● **TASK ITEM**: An exact copy of every entry is needed, without any of the pictures.

(Image sets with camera poses)
━━━━━━━━

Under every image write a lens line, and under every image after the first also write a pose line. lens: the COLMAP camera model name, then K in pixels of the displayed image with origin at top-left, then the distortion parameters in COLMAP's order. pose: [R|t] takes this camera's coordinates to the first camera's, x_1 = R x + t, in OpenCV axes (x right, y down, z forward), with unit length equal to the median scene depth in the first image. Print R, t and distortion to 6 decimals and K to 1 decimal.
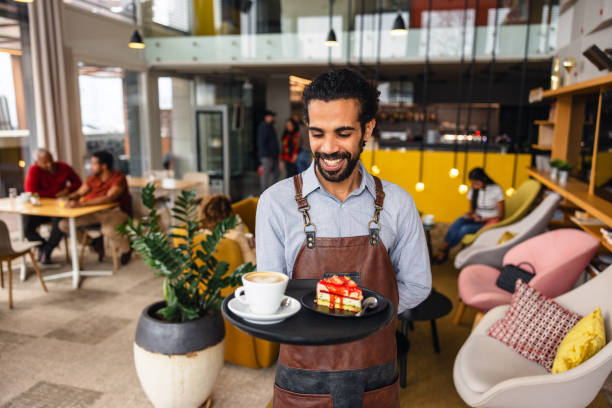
lens RADIAL K [[483.0, 0, 307.1], [0, 483.0, 199.4], [0, 0, 1]] dist [0.015094, -0.001796]
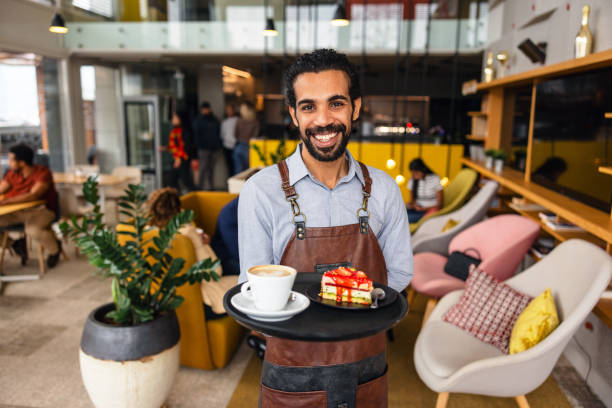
lens RADIAL K [[489.4, 0, 304.1], [0, 489.4, 195.6], [0, 0, 1]] dist [0.007603, 0.004177]
pose [[0.990266, -0.021340, 0.137545, -0.043147], [0.020792, 0.999769, 0.005420, 0.004892], [-0.137629, -0.002507, 0.990481, 0.018541]]
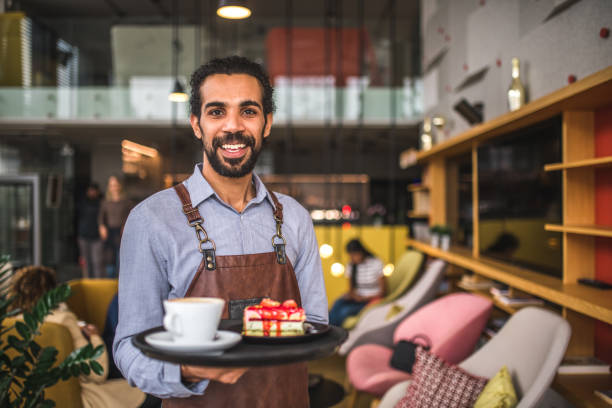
lens RADIAL K [[590.0, 0, 309.6], [0, 590.0, 203.3], [0, 0, 1]] dist [-0.033615, 0.036283]
pose [[0.960393, -0.011418, 0.278414, -0.028841], [0.057546, 0.985748, -0.158078, 0.054144], [-0.272641, 0.167838, 0.947363, 0.017388]]
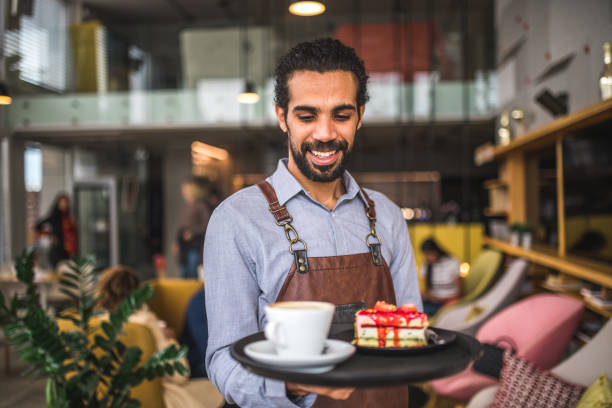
lens RADIAL K [[590.0, 0, 309.6], [0, 590.0, 203.3], [0, 0, 1]] dist [-0.033615, 0.036283]
pose [[0.985263, -0.025049, 0.169205, -0.040216], [0.053265, 0.984964, -0.164342, 0.052102], [-0.162544, 0.170932, 0.971783, 0.040957]]
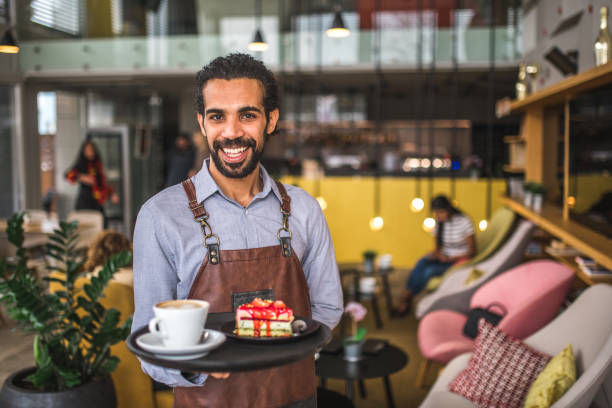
lens RADIAL K [[630.1, 0, 308.3], [0, 630.1, 188.0], [0, 0, 1]] dist [-0.025479, 0.011363]
pose [[0.993927, -0.020879, 0.108044, 0.025118], [0.031446, 0.994783, -0.097042, 0.029625], [-0.105455, 0.099850, 0.989398, -0.041355]]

━━━━━━━━

● **PROBLEM SOLUTION**:
Under every image write a lens line, and under every image after the first also write a pose line. lens: the COLMAP camera model name, then K in pixels of the displayed image with origin at top-left, then the distortion parameters in COLMAP's order. pose: [R|t] takes this camera's coordinates to the first camera's, x_1 = R x + t, in OpenCV axes (x right, y down, z forward), with unit length equal to the median scene depth in the first image. Print R, t and distortion to 6 decimals and K to 1 decimal.
lens RADIAL K [[483.0, 0, 307.1], [0, 483.0, 199.4], [0, 0, 1]] dist [0.015094, -0.001796]
lens RADIAL K [[489.4, 0, 304.1], [0, 489.4, 195.6], [0, 0, 1]] dist [0.007603, 0.004177]
pose [[0.990266, -0.021340, 0.137545, -0.043147], [0.020792, 0.999769, 0.005420, 0.004892], [-0.137629, -0.002507, 0.990481, 0.018541]]
lens RADIAL K [[590.0, 0, 309.6], [0, 590.0, 203.3], [0, 0, 1]] dist [-0.033615, 0.036283]
pose [[0.960393, -0.011418, 0.278414, -0.028841], [0.057546, 0.985748, -0.158078, 0.054144], [-0.272641, 0.167838, 0.947363, 0.017388]]
lens RADIAL K [[590.0, 0, 309.6], [0, 590.0, 203.3], [0, 0, 1]] dist [-0.033615, 0.036283]
pose [[0.985263, -0.025049, 0.169205, -0.040216], [0.053265, 0.984964, -0.164342, 0.052102], [-0.162544, 0.170932, 0.971783, 0.040957]]
lens RADIAL K [[630.1, 0, 308.3], [0, 630.1, 188.0], [0, 0, 1]] dist [-0.025479, 0.011363]
pose [[0.993927, -0.020879, 0.108044, 0.025118], [0.031446, 0.994783, -0.097042, 0.029625], [-0.105455, 0.099850, 0.989398, -0.041355]]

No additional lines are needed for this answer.